In the treatment of multiport catheters in this paper, we have ignored backflow. In general for the flow rates encountered, there is little flow beyond the extent of the porous length itself, particularly when the latter is large. As mentioned in the Introduction, there is a priori an argument to be made for having a larger length of porous catheter for infusing large regions, so that in applications where this catheter is particularly advantageous, this length can be several centimeters. Nevertheless, it may be useful to indicate, following the theory of our earlier paper, how backflow may be computed in the present model. This appendix is not self-contained, and relies on an understanding of backflow and how to model it as discussed in [12]. In the simplest model for backflow, which we called the NIH model for sound historical reasons, there were a pair of equations to be solved for Q, p where Q was the flow rate up the catheter, in the thin annular fluid-filled layer surrounding the catheter, and p is the pressure at the boundary of the catheter that drives flow into the tissue. In the current treatment, we have used the quantities q(z) to be the flow per unit length radially outward from the catheter, and P to be the pressure at the catheter surface. (We have used the lower case p to be the pressure, and similarly we used Q to denote the flow, within the catheter lumen itself.) Let us therefore denote Q_b to be the flow rate on the outside flowing up the catheter. Furthermore, the radially outward flow in the treatment above was equal to the flow coming in through the port, which is no longer the case. So let us now denote the flow into the port to be q_in, i.e., q_in in is defined to be the right hand side of the first equation in (15). We then have

$$q(z)=q_{\text{in}}(z)-Q_b^{\prime }(z)$$ (B.1)

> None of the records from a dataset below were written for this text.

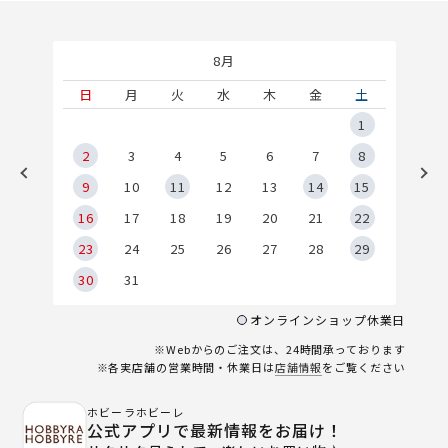
8月
土
日
月
火
水
木
金
土
5
1
2
2
3
4
5
6
7
8
9
9
10
11
12
13
14
15
6
16
17
18
19
20
21
22
23
24
25
26
27
28
29
30
31
オンラインショップ休業日
※Webからのご注文は、24時間承っております
※各実店舗の営業時間・休業日は
店舗情報
をご覧ください
ホビーラホビーレ
公式アプリで最新情報をお届け！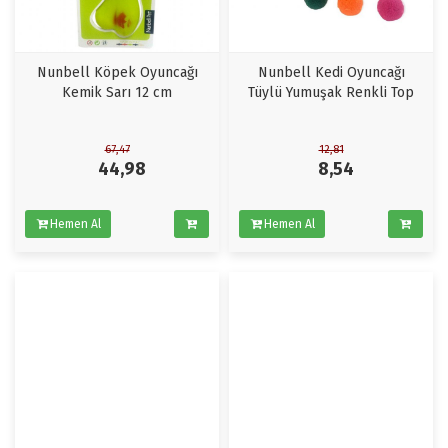
Nunbell Köpek Oyuncağı
Nunbell Kedi Oyuncağı
Kemik Sarı 12 cm
Tüylü Yumuşak Renkli Top
67,47
12,81
44,98
8,54
Hemen Al
Hemen Al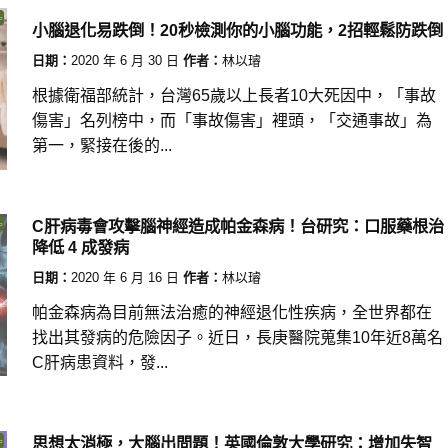
小腦退化易跌倒！20秒檢測你的小腦功能，2招輕鬆防跌倒
日期：
2020 年 6 月 30 日
作者：
林以璿
根據衛福部統計，台灣65歲以上長者10大死因中，「事故
傷害」名列榜中，而「事故傷害」裡頭，「交通事故」為
第一，緊接在後的...
C肝病毒會攻擊腦神經造成帕金森病！台研究：口服藥根治
降低 4 成發病
日期：
2020 年 6 月 16 日
作者：
林以璿
帕金森病為目前無法治癒的神經退化性疾病，全世界都在
找出其發病的危險因子。近日，長庚醫院蒐集10年近8萬名
C肝病患資料，發...
思想太消極，大腦出問題！英國倫敦大學研究：增加失智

Therefore we may proceed with the backflow theory as outlined previously. There are now five unknown functions of z, in contrast to the two for the simpler endport case, namely, (omitting the argument z), p, q_in, q, P and Q_b. The relation between (what is now denoted) P and Q_b for Poiseuille flow is as before, see equation (6) in [12] – with the notational replacements noted – while the pressure P is computed as a function of q as shown in the present paper. The internal pressure p in the lumen which determine q, has also been described in this paper. Finally, the fourth equation we have is (B.1), and we may numerically compute the four functions from these four equations. The final backflow obtained will be subject to similar limitations as described in [12], except that the most important of these limitations, namely, that for the pressure in the tissue along the catheter length has been correctly described here. We hope to develop this computation in the future, though in practice, very little backflow has been observed for the infusion rates employed in experiments so far. The reason for this is undoubtedly the smaller pressure over any unit surface area (as mentioned in the Conclusions above) with corresponding reduction in the backflow that would otherwise result.